Microsoftowy kod dla... Linuksa
Walka o rynek skłania nawet największych do podejmowania zaskakujących decyzji. Microsoft opublikował właśnie linuksowe sterowniki dla Hyper-V na licencji GPL. Dzięki temu uruchamiane w windowsowym środowisku Hyper-V wirtualne maszyny z systemem Linux będą znacznie bardziej wydajne niż dotychczas.
W sumie Microsoft udostępnił 20 000 linii kodu, które być może wejdą w skład jądra Linuksa. Kod ten pozwoli maszynie wirtualnej na bezpośrednie porozumiewanie się z uruchamianymi aplikacjami.
Na ruch Microsoftu należy spojrzeć dwojako. Z jednej strony firma ma zapewne nadzieję, że dzięki zwiększeniu wydajności pracy wirtualnych środowisk opensource'owych umocni swoją pozycję na rynku wirtualizacji i będzie mogła skuteczniej konkurować z VMware. Z drugiej strony decyzja taka oznacza, że Microsoft uznał rosnące znaczenie Linuksa w centrach bazodanowych i w związku z tym chce, by Windows był atrakcyjną platformą dla tych, którzy chcą uruchamiać linuksowe maszyny w środowisku wirtualnym. Warto tutaj zwrócić uwagę na samą licencję. Microsoft już wcześniej udostępniał swój kod na zasadach opensource, ale korzystał przy tym z innych licencji. Teraz zdecydowano się na licencję GPL, co otwiera kodowi drogę do jądra Linuksa. To wyraźny sygnał, iż koncern z Redmond chce, by kod ten stał się częścią opensource'owego systemu. Prowadzona przez Ballmera firma coraz częściej szuka możliwości współpracy z Linuksem. Prawnicy koncernu starają się namawiać opensource'owe firmy do podpisywania umów chroniących je przed pozwami o naruszenie patentów, a pod koniec ubiegłego roku ogłoszono, że online'owa wersja MS Office 2010 będzie pracowała pod Firefoksem i Safari, co oznacza, iż po raz pierwszy z pakietu biurowego Microsoftu skorzystają użytkownicy Linuksa.
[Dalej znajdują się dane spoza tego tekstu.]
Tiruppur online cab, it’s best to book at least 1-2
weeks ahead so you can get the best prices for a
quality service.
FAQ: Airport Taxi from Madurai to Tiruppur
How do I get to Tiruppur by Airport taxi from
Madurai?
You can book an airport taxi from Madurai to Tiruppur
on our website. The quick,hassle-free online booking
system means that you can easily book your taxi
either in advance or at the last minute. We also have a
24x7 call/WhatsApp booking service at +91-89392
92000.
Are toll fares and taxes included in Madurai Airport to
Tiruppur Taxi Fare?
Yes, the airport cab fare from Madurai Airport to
Z jednej więc strony koncern z Redmond konkuruje z systemem spod znaku pingwina, a z drugiej dostrzega, iż wiele przedsiębiorstw używa jednocześnie Windows oraz Linuksa i stara się to wykorzystać.
Komentarze (5)
amperion, 21 lipca 2009, 13:52
Oby tak dalej, jak najmniej i jednocześnie więcej tego monopolowego molocha!
Piotrek, 21 lipca 2009, 21:27
Tomek, 23 lipca 2009, 19:53
Do ciekawych rezultatów może to zaprowadzić, o ile MS nie inicjuje podwalin do swojej agresywnej kampanii.
wilk, 23 lipca 2009, 22:00
Tomku, to już się prawdopodobnie wyjaśniło: http://kopalniawiedzy.pl/forum/index.php/topic,13071.0.html - chodziło o licencję.
Tomek, 24 lipca 2009, 01:51
Tak jak sądziłem, przecież MS nie zależy na niczym poza MORE POWER!